Germination
8-24-25
As of about a week ago, I’ve started to water the seeds of my newest novel. This one is going to be yet another departure from the ones that have come before it, both narratively and most importantly lengthwise. My last two stories I’ve tried to keep to the maximum allowed for new authors breaking in, and have gone over that limit two-fold both times now. So, this one I am approaching with a rigidity I’ve never had before.
I am, I would say, maybe an 85% pantser, with my outlining only being a brief paragraph or two at the beginning of each chapter as the general ideas of what the chapter is to accomplish come to me. However, I don’t always do this. But this new novel, this new one I am going to outline more than I’ve ever done, and I’m going to get the story told in 300 pages.

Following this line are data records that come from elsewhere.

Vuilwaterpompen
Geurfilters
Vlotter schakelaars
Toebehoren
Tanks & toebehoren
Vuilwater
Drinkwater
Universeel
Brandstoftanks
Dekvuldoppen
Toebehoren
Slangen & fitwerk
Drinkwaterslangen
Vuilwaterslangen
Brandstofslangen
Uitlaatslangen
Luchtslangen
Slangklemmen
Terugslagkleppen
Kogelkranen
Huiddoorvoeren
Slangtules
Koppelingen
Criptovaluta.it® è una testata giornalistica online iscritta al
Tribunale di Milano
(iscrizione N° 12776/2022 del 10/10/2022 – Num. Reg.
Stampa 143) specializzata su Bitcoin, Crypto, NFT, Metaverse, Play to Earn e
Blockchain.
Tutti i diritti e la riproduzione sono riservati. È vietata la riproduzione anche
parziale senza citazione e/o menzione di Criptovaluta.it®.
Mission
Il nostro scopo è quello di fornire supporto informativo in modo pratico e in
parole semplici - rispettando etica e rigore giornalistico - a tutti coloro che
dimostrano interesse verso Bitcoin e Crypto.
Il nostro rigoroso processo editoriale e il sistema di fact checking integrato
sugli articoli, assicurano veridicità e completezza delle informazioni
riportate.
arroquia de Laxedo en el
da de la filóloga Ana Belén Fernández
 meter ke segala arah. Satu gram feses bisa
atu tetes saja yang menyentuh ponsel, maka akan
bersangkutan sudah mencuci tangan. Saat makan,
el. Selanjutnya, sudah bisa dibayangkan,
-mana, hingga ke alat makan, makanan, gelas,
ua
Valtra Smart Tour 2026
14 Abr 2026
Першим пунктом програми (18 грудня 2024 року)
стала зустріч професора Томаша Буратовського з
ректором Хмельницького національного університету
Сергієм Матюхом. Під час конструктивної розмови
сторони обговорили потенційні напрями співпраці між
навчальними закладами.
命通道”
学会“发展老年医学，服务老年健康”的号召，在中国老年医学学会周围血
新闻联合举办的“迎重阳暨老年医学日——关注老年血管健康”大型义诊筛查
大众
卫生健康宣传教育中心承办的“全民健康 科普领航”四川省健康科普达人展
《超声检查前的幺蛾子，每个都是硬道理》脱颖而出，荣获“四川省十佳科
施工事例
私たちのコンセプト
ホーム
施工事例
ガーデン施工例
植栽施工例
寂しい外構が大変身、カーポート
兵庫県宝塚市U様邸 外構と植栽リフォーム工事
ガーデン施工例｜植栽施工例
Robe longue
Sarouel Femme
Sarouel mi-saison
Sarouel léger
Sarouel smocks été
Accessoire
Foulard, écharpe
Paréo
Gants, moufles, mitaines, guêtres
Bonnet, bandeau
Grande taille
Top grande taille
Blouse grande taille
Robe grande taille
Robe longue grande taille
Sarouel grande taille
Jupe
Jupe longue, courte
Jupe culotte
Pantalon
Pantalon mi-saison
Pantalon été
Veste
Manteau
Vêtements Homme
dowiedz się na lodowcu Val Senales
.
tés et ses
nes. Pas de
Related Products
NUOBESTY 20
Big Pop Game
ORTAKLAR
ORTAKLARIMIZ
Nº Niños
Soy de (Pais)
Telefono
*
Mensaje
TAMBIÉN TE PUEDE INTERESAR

There is a part of me that really dislikes this constriction that trad publishing has on new authors, although, I completely understand why it is the way it is. You have to prove yourself as a writer and a seller of your books before you are allowed to take larger risks, that’s just how it is with business in general. You prove that you can not only tell a story concisely but competently, but that you can sell that story too, and then one day you will be able to publish that 1000 page novel.
Keeping this blog brief (as I’m learning to cut word counts) I just wanted to share the news that the seed of yet another novel has been planted. This one is another within the Gatherer’s Bounty series, as my last one was set in my other series Shifting Memory. It’s going to be nice to return here, as this universe and series is one that I always enjoy fleshing out the corners of more, and this one in particular I’m getting to explore a time and situation that I never have had the opportunity to yet.
As always, you, dearest readers are the refining hammer that’s hot and hard strikes ring out over a village that’s still being erected, that’s instruments still require attention in order to reach their true potential. You’re the life within an otherwise uninhabited and silent township, as marred and obscured as it is quaint and homely.